Philipp A. Kozin, German Salazar-Alvarez, and Jean-François Boily
Langmuir 30 (2014) 9017–9021
Langmuir 30 (2014) 9017–9021
DOI: 10.1021/la500507e
Abstract
The impact of lepidocrocite (γ-FeOOH) nanoparticle aggregation on mineral surface charge development was resolved in aqueous solutions of NaCl and NaClO4. Synthetic rod-like particles exhibiting charged edge (100) and neutrally/low-charged (010) faces self-aggregated in salt-free solutions. Aggregation was notably imaged by high-resolution transmission electron microscopy, and inferred by decreases in N2(g)-B.E.T. specific surface area from 94 m2/g to 77 m2/g after 12 months, and to 66 m2/g after 33 months storage.
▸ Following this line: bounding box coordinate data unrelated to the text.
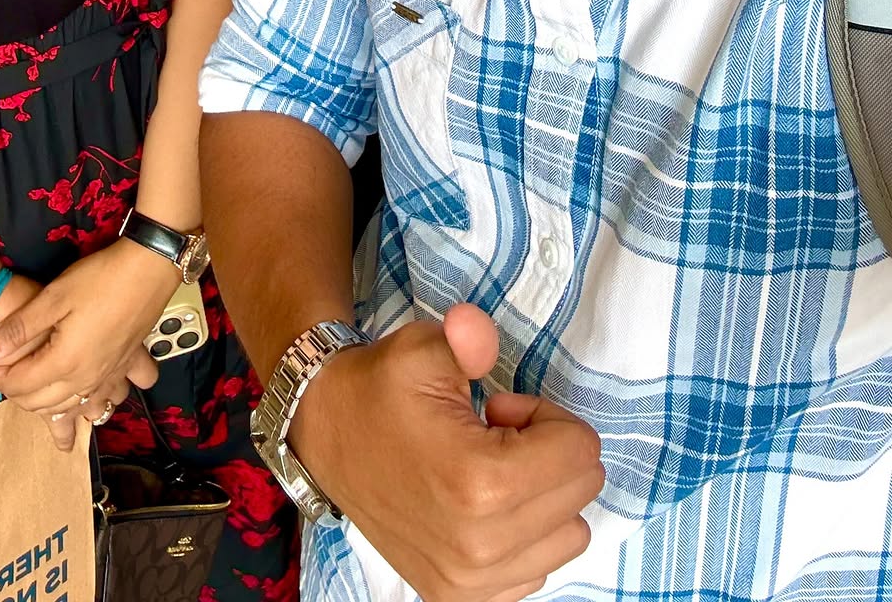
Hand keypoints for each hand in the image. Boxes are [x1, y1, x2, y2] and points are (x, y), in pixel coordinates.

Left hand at [0, 241, 167, 446]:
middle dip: (16, 392)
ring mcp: (108, 379)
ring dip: (47, 405)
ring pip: (71, 409)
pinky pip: (104, 401)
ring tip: (35, 388)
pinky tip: (87, 395)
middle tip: (4, 370)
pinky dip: (91, 406)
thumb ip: (18, 328)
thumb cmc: (100, 278)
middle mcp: (86, 380)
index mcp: (64, 363)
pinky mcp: (124, 370)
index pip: (19, 386)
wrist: (149, 268)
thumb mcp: (53, 296)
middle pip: (40, 404)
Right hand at [292, 304, 603, 601]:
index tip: (500, 410)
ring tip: (491, 471)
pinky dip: (527, 535)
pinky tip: (485, 507)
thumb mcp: (423, 349)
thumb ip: (468, 338)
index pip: (581, 451)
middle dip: (548, 452)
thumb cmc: (382, 389)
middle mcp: (481, 546)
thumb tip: (479, 333)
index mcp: (479, 483)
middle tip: (494, 435)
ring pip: (570, 536)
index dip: (545, 416)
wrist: (327, 436)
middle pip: (581, 492)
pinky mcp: (462, 598)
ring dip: (543, 496)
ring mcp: (471, 583)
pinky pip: (539, 568)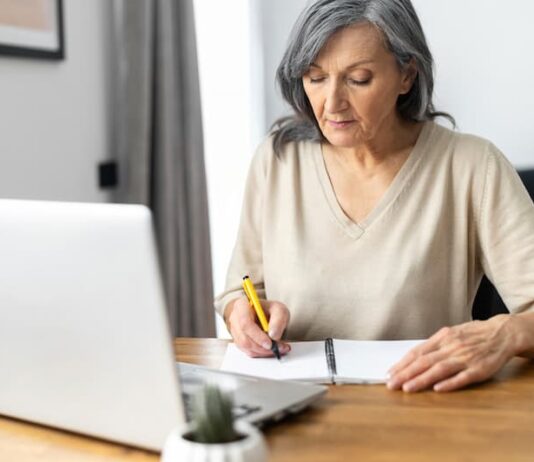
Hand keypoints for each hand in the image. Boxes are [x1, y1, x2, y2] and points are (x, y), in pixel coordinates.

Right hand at [224, 297, 290, 357]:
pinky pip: (248, 351)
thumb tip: (274, 336)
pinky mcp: (238, 341)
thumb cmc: (267, 309)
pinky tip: (272, 349)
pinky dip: (261, 353)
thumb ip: (279, 319)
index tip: (269, 343)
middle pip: (244, 338)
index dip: (257, 336)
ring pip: (246, 347)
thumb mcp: (278, 309)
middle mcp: (235, 318)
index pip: (245, 323)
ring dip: (263, 351)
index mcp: (242, 305)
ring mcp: (235, 331)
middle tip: (278, 348)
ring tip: (279, 348)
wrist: (260, 313)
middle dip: (262, 347)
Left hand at [387, 315, 518, 391]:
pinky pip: (463, 377)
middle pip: (424, 361)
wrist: (502, 333)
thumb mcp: (451, 333)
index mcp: (443, 337)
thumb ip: (434, 345)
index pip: (418, 352)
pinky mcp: (479, 369)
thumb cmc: (474, 334)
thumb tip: (414, 356)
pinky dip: (450, 383)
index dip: (402, 363)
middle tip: (391, 384)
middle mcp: (451, 347)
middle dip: (405, 373)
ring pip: (439, 369)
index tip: (390, 373)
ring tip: (407, 388)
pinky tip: (437, 389)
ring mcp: (465, 358)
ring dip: (421, 379)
Potential determining (H+, OH–) ions loadings in the 4–11 pH range were unchanged only if the particles remained aggregated in NaCl but only if they were disaggregated in NaClO4. These differences, alongside molecular simulations and experimental ion loadings resolved in other studies from our group, point to important controls on background electrolyte ion identity on the aggregation and charge development in lepidocrocite. These results may apply further to other mineral surfaces of comparable surface (hydr)oxo populations.